# The Ubuntu Forum Community > Ubuntu Specialised Support > Wine >  Slow mouse in World of Warcraft

## Dylock

I seem to have a very laggy mouse in WoW + wine. It doesn't make the game unplayable but there is a definite disadvantage in game play and end up tab targeting. Has anyone heard of this before and know of a solution?

Thanks
Dylock

----------


## BitTorrentBuddha

I find tab targeting superior anyway, the only problem is the horrible range by default, add the following line to the bottom of your Config.wtf (located in folder called WTF in your WoW directory):

```
SET TargetNearestDistance "52.000000"
```

52.000000 implies a max distance of 52 meters, you can go higher or lower, but I have no solution for your mouse problem.

----------


## Dylock

alright ty i will try that out.  yea ive gotten use to tab targeting. this mouse thing though makes it take a lot longer to interact with the UI

----------


## Ferrat

Have you tried setting a high mouse sens??

----------


## Dylock

yes it still produces the same effect
my mouse is a LX5 logitech mouse if that makes a difference.
i might try a regular mouse later on.

----------


## Dylock

bump

----------


## NICU28

I had this problem when running WoW in Direct3D mode instead of openGL.  You can add the extra lines in your config.wtf file to always run in OpenGL with 


```
SET SoundOutputSystem "1"
SET SoundBufferSize "100"
SET gxApi "OpenGL"
```

I've been having problems changing my video settings in OpenGL so I use -d3d instead of -opengl to change configurations.

----------


## Dylock

aye those settings have already been set but no luck so fat.

----------


## lawchilly

I have this also, The game doesnt feel laggy but the mouse is very slow at responding.
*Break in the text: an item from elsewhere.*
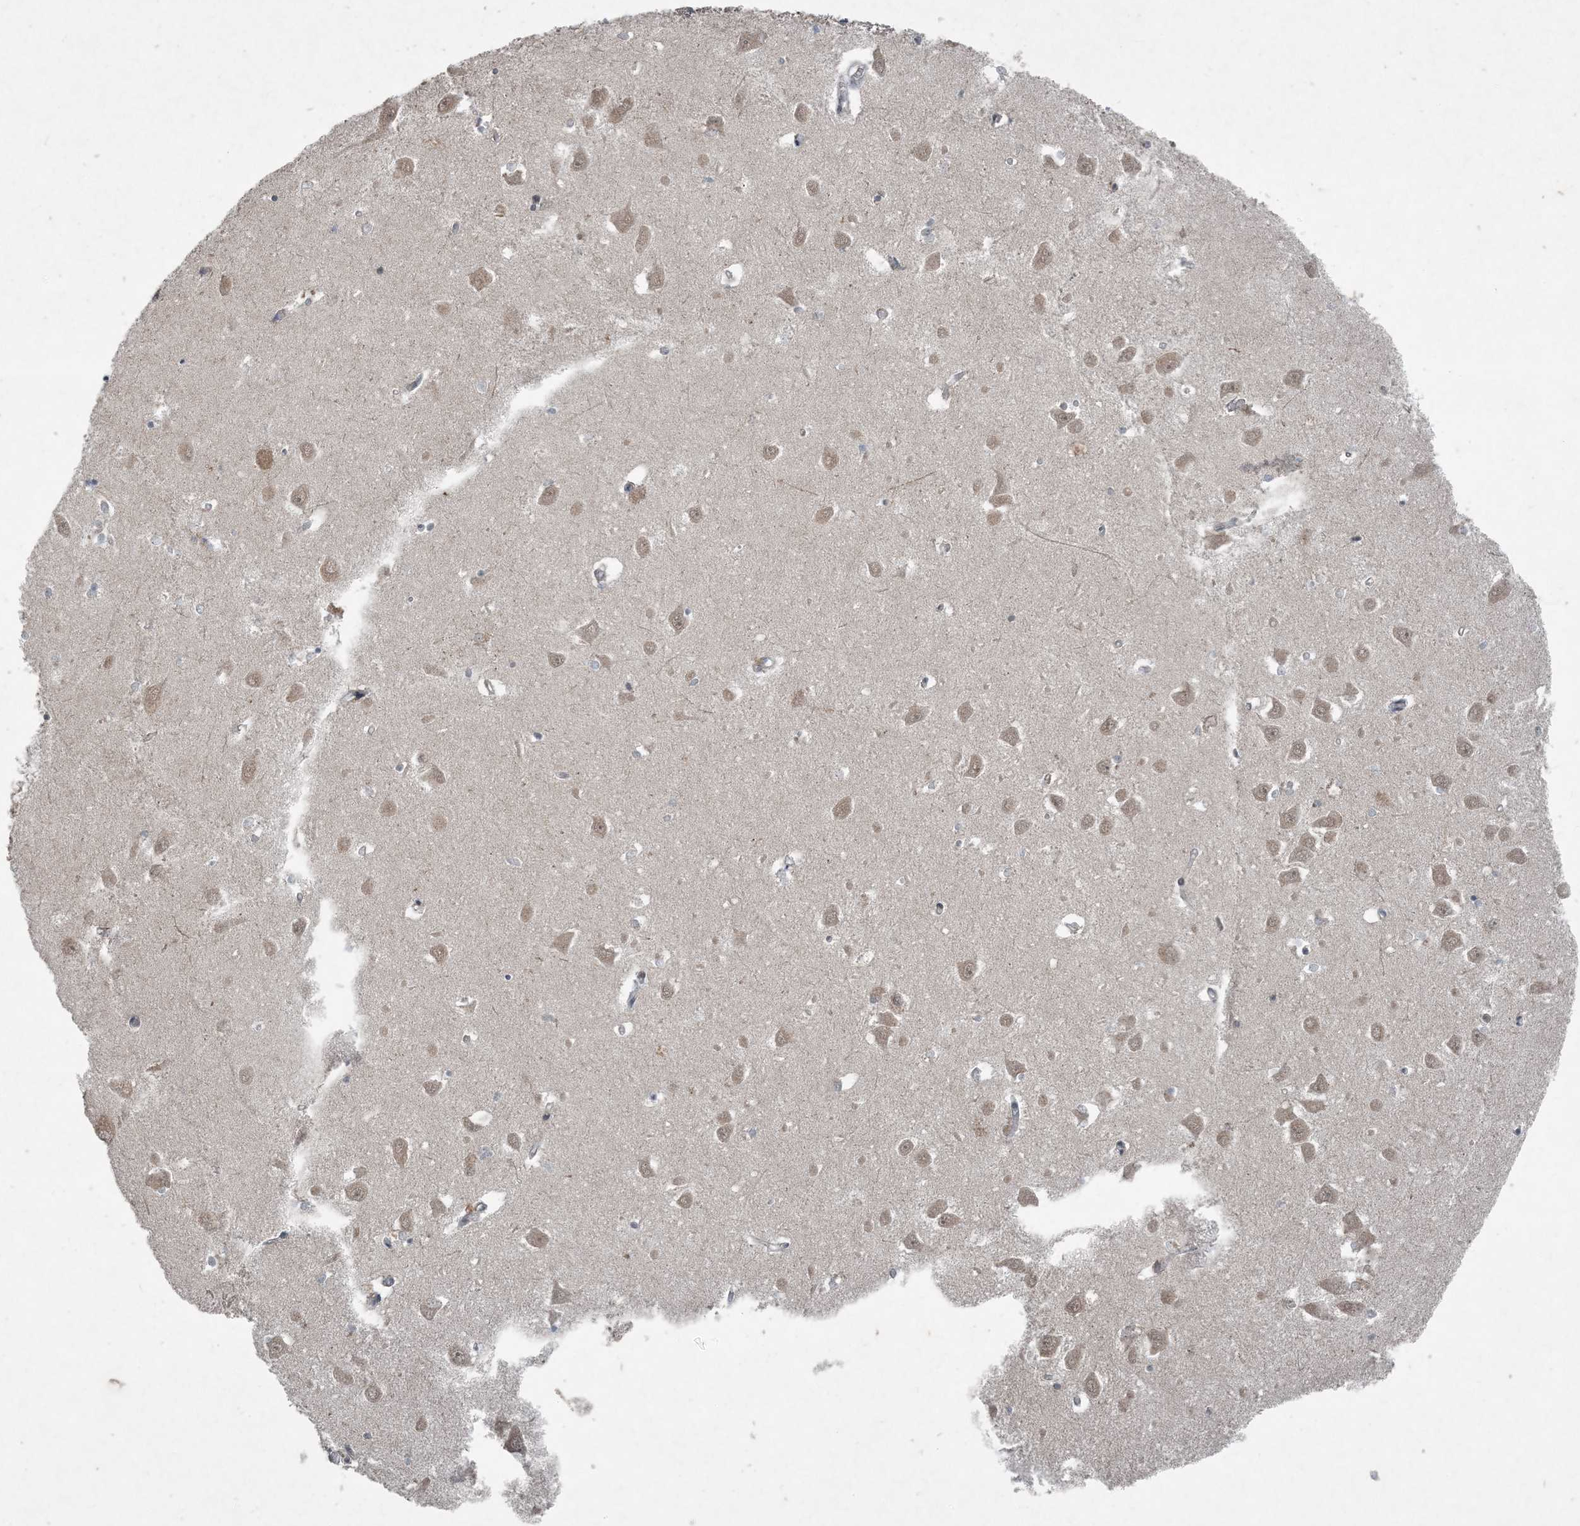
{"staining": {"intensity": "moderate", "quantity": "<25%", "location": "cytoplasmic/membranous"}, "tissue": "hippocampus", "cell_type": "Glial cells", "image_type": "normal", "snomed": [{"axis": "morphology", "description": "Normal tissue, NOS"}, {"axis": "topography", "description": "Hippocampus"}], "caption": "High-magnification brightfield microscopy of benign hippocampus stained with DAB (3,3'-diaminobenzidine) (brown) and counterstained with hematoxylin (blue). glial cells exhibit moderate cytoplasmic/membranous staining is present in about<25% of cells. The staining was performed using DAB to visualize the protein expression in brown, while the nuclei were stained in blue with hematoxylin (Magnification: 20x).", "gene": "PC", "patient": {"sex": "male", "age": 70}}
The mouse works fine on the logon screen and character select just slow in game. I have tried tons of stuff, still no help.

----------


## Sizzler

Did anyone solve this problem yet? I'm in the same boat!  :Sad:

----------


## sk8dork

latest version of wine and latest patch in wow and i now have smooth hardware cursor with direct3d. so nice.

----------


## Dylock

my problem was fixed after i added another 1.5g ram to my rig  :Very Happy:

----------


## sk8dork

> my problem was fixed after i added another 1.5g ram to my rig


i am willing to bet your problem is just 'better'. with no hardware cursor in opengl mode (which is what you're likely using) the problem won't be 'fixed'. with the latest version of wine (and actually also with 9.43, which is what i'm using now) you can get hardware cursor in d3d mode. the feeling of having an ultraresponsive mouse cursor while the game is at 9fps (new bloated outland zones) is great. d3d mode is still too slow compared to opengl though, so i suffer with a software cursor.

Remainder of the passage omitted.